- **Task details**
An exact copy of all the data is needed, with every picture left out.

- **Provided entries**
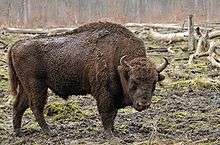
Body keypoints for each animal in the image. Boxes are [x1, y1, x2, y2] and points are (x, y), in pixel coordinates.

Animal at [7, 21, 168, 137]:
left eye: (154, 82)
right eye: (134, 81)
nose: (144, 104)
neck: (119, 65)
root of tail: (16, 45)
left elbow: (113, 114)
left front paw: (114, 131)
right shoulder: (104, 94)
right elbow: (107, 113)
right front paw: (109, 134)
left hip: (25, 87)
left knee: (19, 106)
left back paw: (18, 133)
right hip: (37, 86)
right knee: (35, 107)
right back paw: (49, 131)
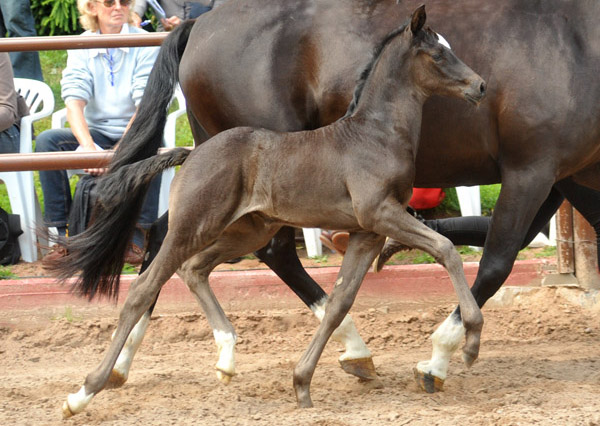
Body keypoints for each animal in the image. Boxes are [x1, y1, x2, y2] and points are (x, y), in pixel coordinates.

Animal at [51, 0, 600, 392]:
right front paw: (447, 354)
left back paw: (153, 361)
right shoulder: (530, 170)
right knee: (252, 255)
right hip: (240, 210)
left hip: (233, 215)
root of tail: (197, 23)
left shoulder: (572, 175)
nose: (481, 86)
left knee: (177, 250)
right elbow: (487, 260)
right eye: (437, 51)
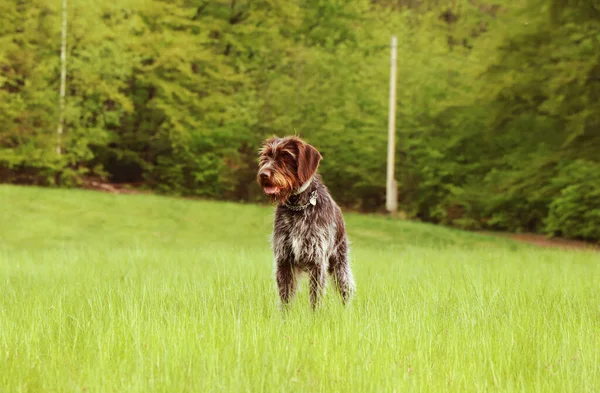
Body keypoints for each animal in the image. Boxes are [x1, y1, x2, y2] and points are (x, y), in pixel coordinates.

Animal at [255, 136, 354, 308]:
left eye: (285, 156)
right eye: (265, 157)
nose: (263, 174)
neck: (298, 207)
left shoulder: (317, 261)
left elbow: (315, 300)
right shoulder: (284, 260)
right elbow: (285, 299)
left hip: (339, 265)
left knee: (346, 289)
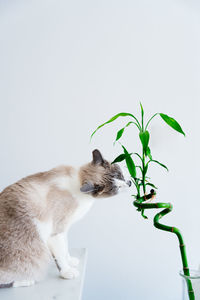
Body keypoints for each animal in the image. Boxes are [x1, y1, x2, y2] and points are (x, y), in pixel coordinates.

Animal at [0, 149, 131, 288]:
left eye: (120, 175)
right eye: (116, 188)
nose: (129, 183)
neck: (78, 183)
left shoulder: (64, 229)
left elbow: (65, 248)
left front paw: (71, 261)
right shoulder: (56, 232)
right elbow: (60, 256)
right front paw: (67, 272)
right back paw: (26, 281)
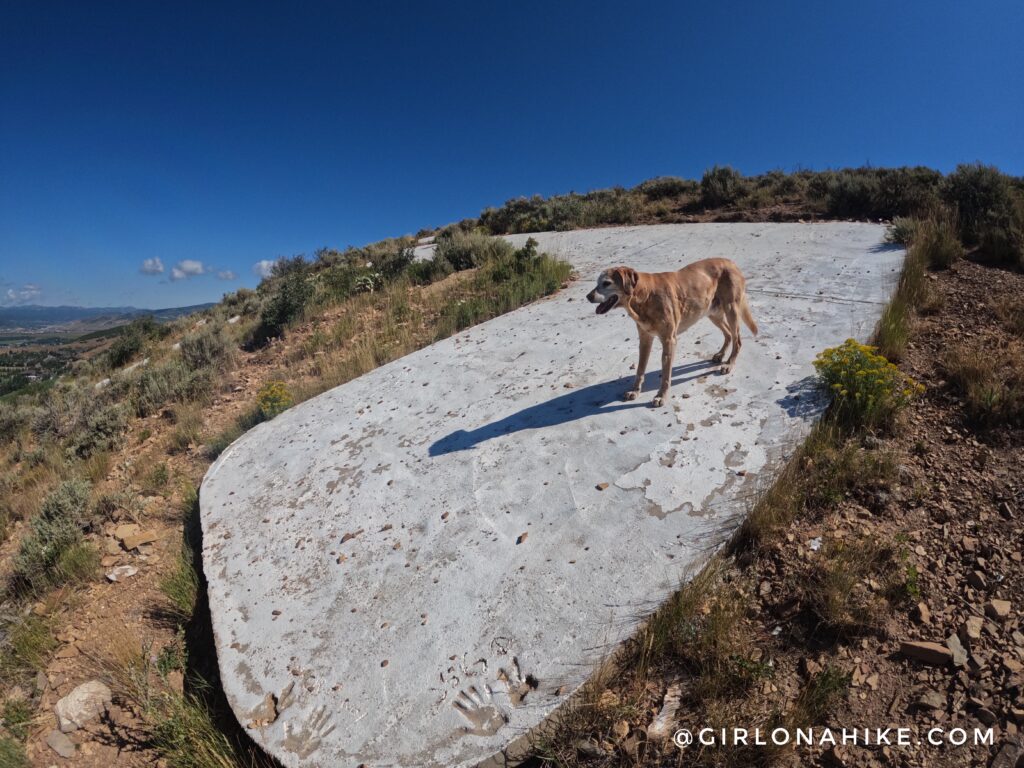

- **Answer to the problem**
Body keypoints for each animal in the image. Boxes are [x1, y1, x2, y2] and points are (x, y), in pixel coordinates.

Animal at [7, 21, 168, 137]:
left eye: (154, 82)
right eye: (134, 81)
nose: (144, 104)
neck: (119, 65)
root of tail: (16, 45)
left elbow: (113, 114)
left front paw: (114, 131)
right shoulder: (104, 94)
right elbow: (107, 113)
right front paw: (109, 134)
left hip: (25, 87)
left knee: (19, 106)
left back paw: (18, 133)
right hip: (37, 86)
right knee: (35, 107)
right back paw: (49, 131)
Body keypoints for each animal in the image. Boxes are [x1, y1, x2, y2] and points are (x, y), in pixel coordinates.

Animal at [51, 0, 600, 392]:
right front paw: (447, 354)
left back paw: (153, 361)
right shoulder: (530, 170)
right knee: (252, 255)
right hip: (240, 210)
left hip: (233, 215)
root of tail: (197, 23)
left shoulder: (572, 175)
nose: (481, 86)
left knee: (177, 250)
right elbow: (487, 260)
right eye: (437, 51)
Body keypoints for each animal in the image. Boxes are [x1, y1, x2, y2] and points are (x, y), in pixel coordinates.

Animal at [255, 136, 354, 308]:
left eye: (285, 156)
right eye: (265, 157)
nose: (263, 174)
neck: (298, 207)
left shoulder: (317, 261)
left elbow: (315, 300)
right shoulder: (284, 260)
right elbow: (285, 299)
left hip: (339, 265)
left knee: (346, 289)
Body keypoints for each animal in the image. Boxes are [x1, y1, x2, y2] and points are (x, y), in pixel coordinates.

Animal at [0, 149, 131, 288]:
left eye: (120, 175)
right eye: (116, 188)
nose: (129, 183)
neck: (78, 183)
left shoulder: (64, 229)
left elbow: (65, 248)
left front paw: (71, 261)
right shoulder: (56, 232)
right elbow: (60, 256)
right front paw: (67, 272)
right back paw: (26, 281)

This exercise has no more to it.